Valhalla Festival biedt voor ieder wat wils

Groots opgezet indoorfestival blinkt uit in verscheidenheid

Pim Brasser ,

Het bleek vorig jaar al een succesformule: huur de Amsterdam RAI af en programmeer in acht area's de meest uiteenlopende elektronische genres. Het Valhalla Festival verkoopt op deze manier met gemak alle 21 duizend kaartjes. Waar veel festivals zich op een specifiek genre of subgenre richten, zet Valhalla de bizarre volksmuziek van Lowlandsster Kees van Hondt naast de van alle melodie gestripte stamptechno van Juan Sanchez.

De RAI dus - een enorm gebouw waar normaal gesproken beursen en congressen gehouden worden. Niet bepaald een sfeervolle locatie voor een festival. De organisatie probeert daarom aan de hand van het thema circus sfeer te creëren. Dat lukt slechts gedeeltelijk. De circusacts die naast de dj's opgevoerd worden zijn wel goed, maar doordat er geen link is met de muziek valt het uit de toon. De RAI blijft ondanks de dappere poging toch wat kil aanvoelen.

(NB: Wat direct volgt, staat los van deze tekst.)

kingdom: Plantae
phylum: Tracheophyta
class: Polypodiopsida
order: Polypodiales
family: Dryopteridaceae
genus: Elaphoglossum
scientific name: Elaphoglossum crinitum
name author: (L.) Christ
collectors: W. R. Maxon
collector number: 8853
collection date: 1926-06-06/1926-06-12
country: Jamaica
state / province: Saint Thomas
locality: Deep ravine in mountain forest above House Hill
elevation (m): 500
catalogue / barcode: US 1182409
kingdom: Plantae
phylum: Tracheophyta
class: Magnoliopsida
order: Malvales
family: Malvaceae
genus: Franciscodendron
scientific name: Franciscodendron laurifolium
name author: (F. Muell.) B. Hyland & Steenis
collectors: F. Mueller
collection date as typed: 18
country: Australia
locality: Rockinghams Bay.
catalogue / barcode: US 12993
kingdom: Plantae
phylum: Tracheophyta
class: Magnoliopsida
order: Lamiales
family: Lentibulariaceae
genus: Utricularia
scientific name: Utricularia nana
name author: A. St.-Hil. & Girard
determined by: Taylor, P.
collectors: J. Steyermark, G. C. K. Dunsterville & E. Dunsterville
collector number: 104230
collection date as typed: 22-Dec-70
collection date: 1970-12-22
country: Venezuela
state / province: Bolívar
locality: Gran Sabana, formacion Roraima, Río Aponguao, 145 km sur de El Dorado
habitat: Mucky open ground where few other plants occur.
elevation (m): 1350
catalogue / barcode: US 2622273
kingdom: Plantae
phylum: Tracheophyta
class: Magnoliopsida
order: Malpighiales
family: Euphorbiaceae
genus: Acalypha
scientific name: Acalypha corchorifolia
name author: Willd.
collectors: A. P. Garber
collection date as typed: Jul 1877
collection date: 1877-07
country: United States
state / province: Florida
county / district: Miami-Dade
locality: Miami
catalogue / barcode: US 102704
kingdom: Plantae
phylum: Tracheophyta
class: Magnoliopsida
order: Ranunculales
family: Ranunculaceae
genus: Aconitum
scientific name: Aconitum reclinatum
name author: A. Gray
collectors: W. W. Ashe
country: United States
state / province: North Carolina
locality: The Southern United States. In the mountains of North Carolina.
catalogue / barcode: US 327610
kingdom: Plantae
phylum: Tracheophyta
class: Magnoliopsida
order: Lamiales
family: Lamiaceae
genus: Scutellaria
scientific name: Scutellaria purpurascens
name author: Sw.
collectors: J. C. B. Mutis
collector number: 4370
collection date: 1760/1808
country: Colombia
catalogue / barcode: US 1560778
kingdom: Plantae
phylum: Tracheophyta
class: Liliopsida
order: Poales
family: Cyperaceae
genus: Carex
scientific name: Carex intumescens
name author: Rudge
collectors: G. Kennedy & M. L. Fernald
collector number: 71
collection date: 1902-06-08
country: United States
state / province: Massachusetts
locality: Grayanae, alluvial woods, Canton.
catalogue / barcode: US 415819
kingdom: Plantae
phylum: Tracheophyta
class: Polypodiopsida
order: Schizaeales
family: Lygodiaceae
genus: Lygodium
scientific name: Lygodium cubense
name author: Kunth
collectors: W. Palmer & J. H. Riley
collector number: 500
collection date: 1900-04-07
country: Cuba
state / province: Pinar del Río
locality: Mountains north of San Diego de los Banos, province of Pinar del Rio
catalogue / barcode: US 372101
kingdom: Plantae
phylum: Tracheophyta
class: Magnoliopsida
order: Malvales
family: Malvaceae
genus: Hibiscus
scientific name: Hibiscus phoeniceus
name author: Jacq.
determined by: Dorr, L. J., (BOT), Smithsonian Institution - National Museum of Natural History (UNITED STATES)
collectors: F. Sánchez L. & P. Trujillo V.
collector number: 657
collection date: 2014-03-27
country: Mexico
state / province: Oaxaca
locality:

Dan maar de kilte verdrijven met de warme melodieën van de Circus-stage. Nadat Illesnoise het publiek hier goed heeft opgewarmd, laat Joris Delacroix na om er een schepje bovenop te doen. Enige hoogtepunt in zijn set is de Aka Aka & Thalstroem-remix van Delacroix's track La Mat. De remix leidt ook meteen de set van Aka Aka & Thalstroem in. De ontlading is in eerste instantie groot als het trio het gas flink opendraait. De Duitsers lijken echter keer op keer dezelfde fout te maken. Vanaf minuut één strooit Aka Aka met harde baslijnen en blijft hier vervolgens in hangen. Ondanks de instrumentale begeleiding van Thalstroem ontbeert de set elke vorm van dynamiek.

In mainarea The Orchestra Pitt bouwt Tom Trago ondertussen zijn set heel slim rondom catchy synthloopjes. Solomun - oprichter van het succesvolle Duitse label Diynamic -  besluit echter opnieuw te beginnen. Zijn set is eerst heel melodieus, maar de Bosniër gooit vervolgens vrij snel het roer om. Na een half uur heeft het melodieuze plaats gemaakt voor baslijnen die je normaal gesproken alleen in Berlijn hoort. Een goede mixer is Solomun overigens bepaald niet. Het deert weinig. Hij weet namelijk wel anderhalf uur lang killertracks aan de lopende band te droppen.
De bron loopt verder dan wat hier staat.